▶ [Available data]:
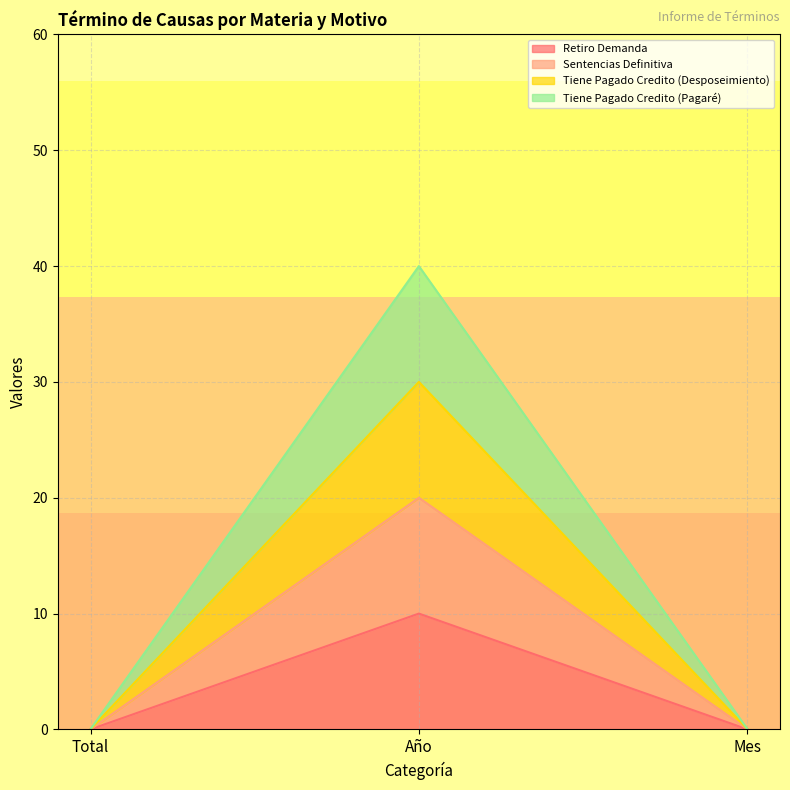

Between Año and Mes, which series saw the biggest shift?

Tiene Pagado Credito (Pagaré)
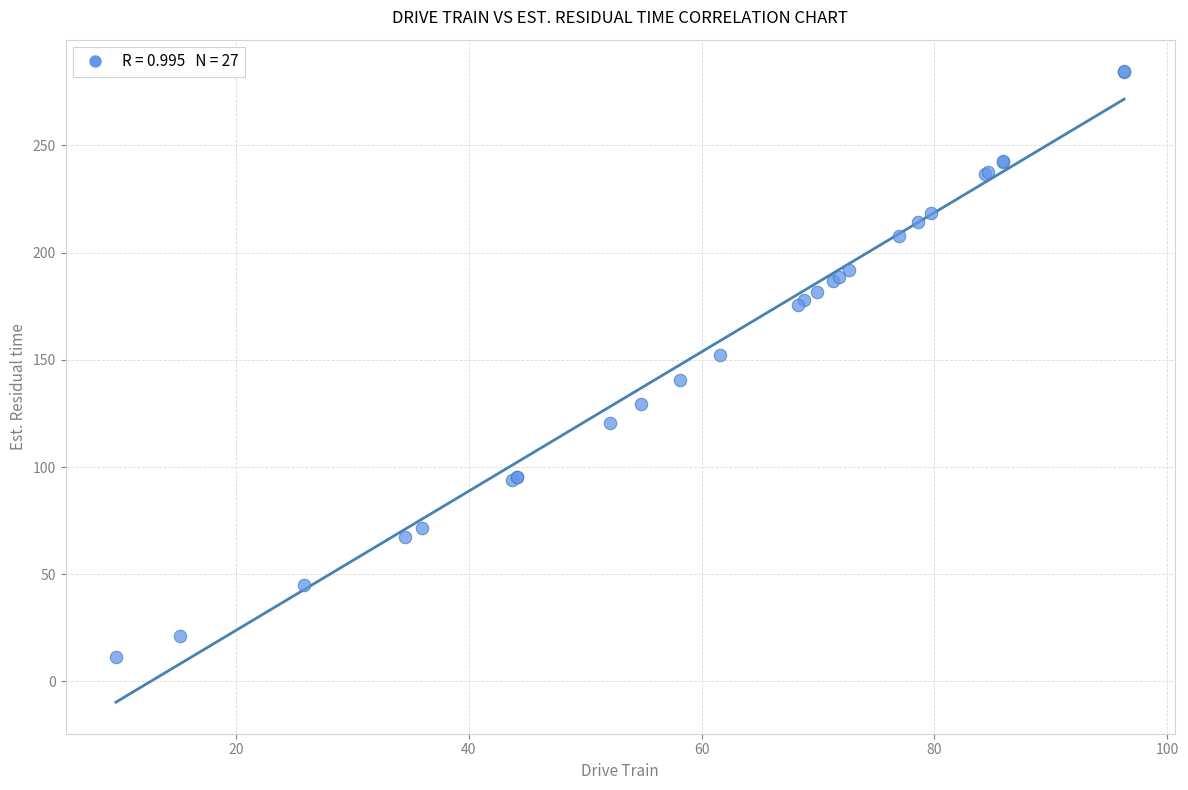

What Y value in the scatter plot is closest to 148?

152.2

...

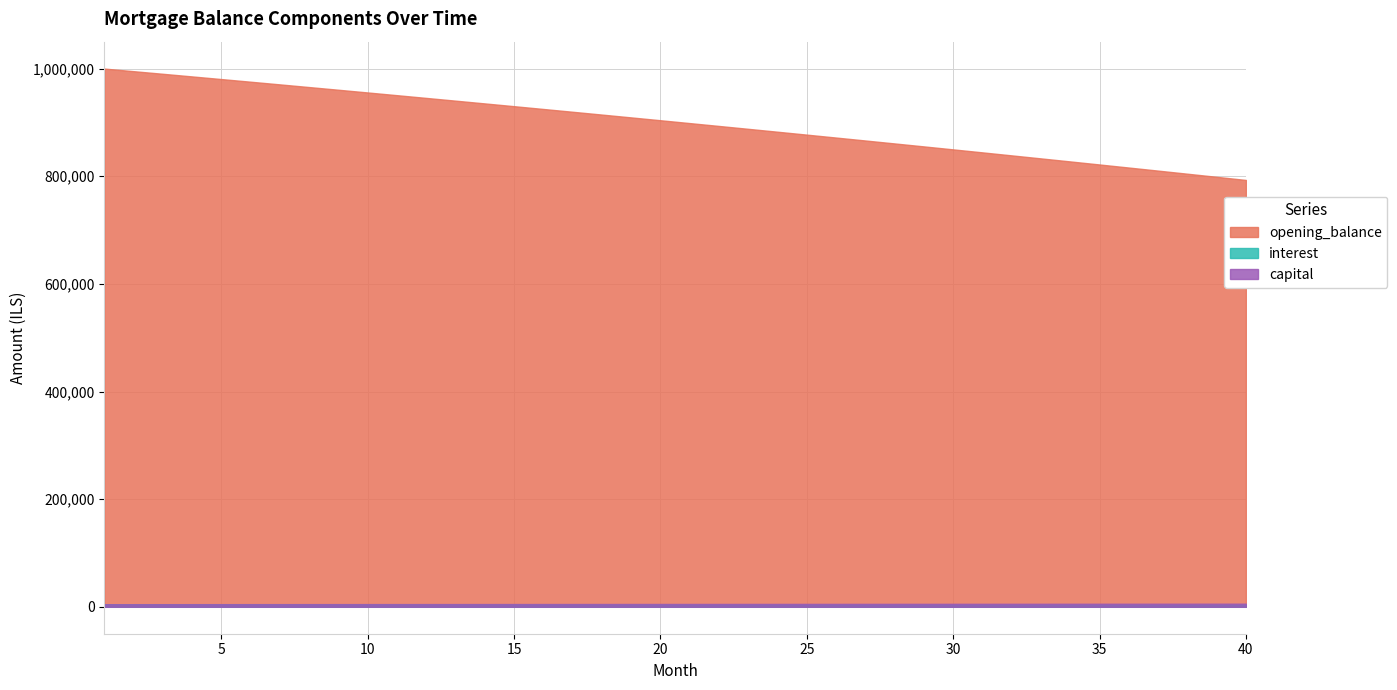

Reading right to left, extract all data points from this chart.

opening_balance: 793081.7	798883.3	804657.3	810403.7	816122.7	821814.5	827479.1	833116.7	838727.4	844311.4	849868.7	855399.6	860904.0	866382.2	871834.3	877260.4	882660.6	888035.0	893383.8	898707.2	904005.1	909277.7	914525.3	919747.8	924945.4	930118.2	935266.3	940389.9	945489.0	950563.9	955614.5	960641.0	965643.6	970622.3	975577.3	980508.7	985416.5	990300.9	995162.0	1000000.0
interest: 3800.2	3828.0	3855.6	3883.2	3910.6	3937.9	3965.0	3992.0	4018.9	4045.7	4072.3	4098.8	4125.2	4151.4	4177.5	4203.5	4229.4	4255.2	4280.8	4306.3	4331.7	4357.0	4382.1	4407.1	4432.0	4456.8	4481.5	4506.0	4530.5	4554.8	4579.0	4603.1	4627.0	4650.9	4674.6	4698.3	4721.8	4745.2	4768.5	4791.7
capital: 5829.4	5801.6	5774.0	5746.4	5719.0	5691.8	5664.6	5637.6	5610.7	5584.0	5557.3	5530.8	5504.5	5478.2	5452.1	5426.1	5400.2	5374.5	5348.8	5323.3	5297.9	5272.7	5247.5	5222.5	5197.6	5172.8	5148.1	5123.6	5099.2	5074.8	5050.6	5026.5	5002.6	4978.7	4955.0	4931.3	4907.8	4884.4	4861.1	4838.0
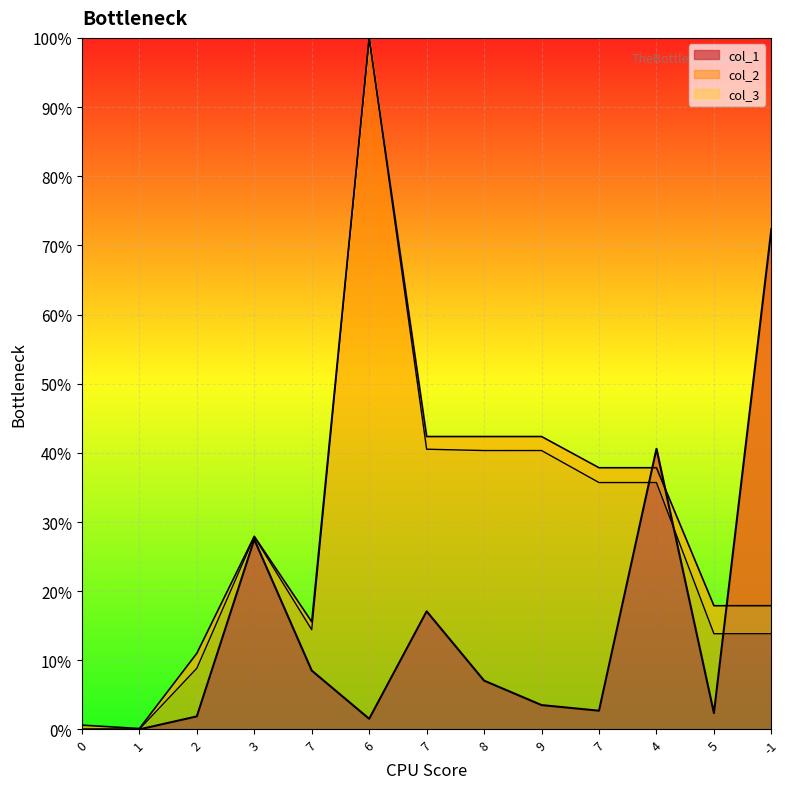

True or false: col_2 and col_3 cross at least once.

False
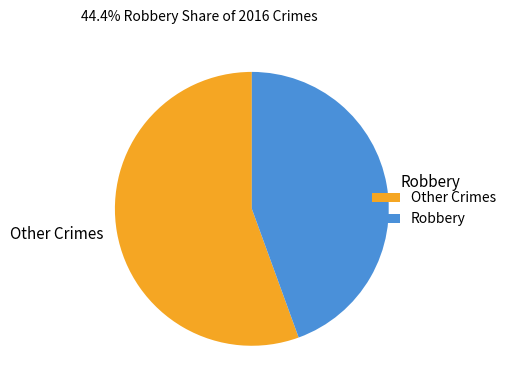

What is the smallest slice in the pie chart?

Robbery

==

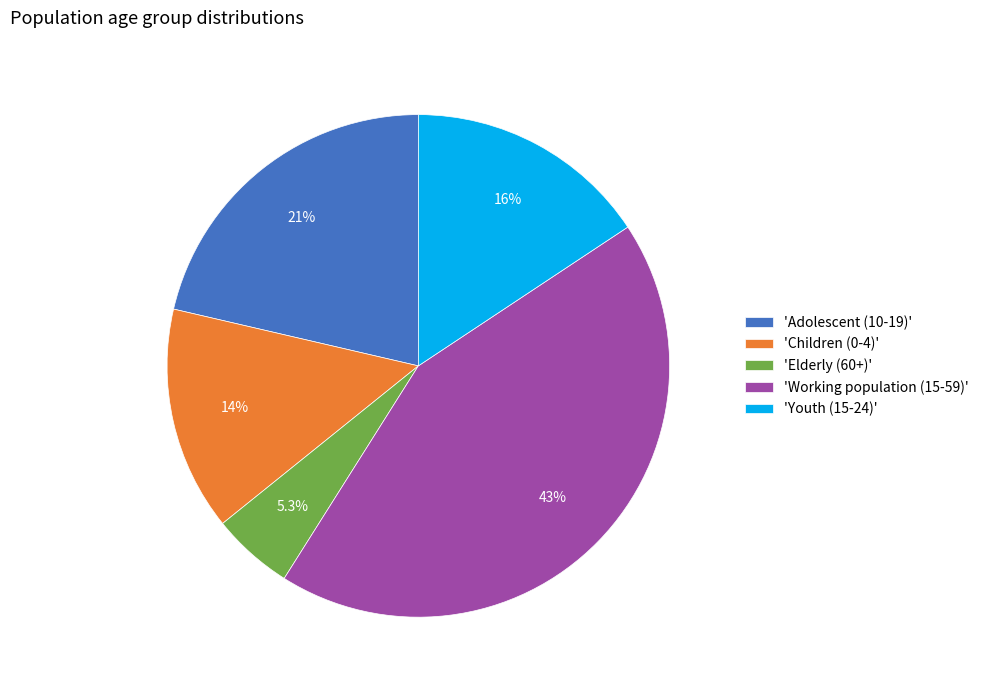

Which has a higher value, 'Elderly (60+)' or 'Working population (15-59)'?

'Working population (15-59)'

▶ [Task to complete]:
Copy out the items above between the line containing "Between Año and" and the line containing "What Y value", inclusive, with no change. Leave out the pictures.

▶ [Worked solution]:
Between Año and Mes, which series saw the biggest shift?

Tiene Pagado Credito (Pagaré)

What Y value in the scatter plot is closest to 148?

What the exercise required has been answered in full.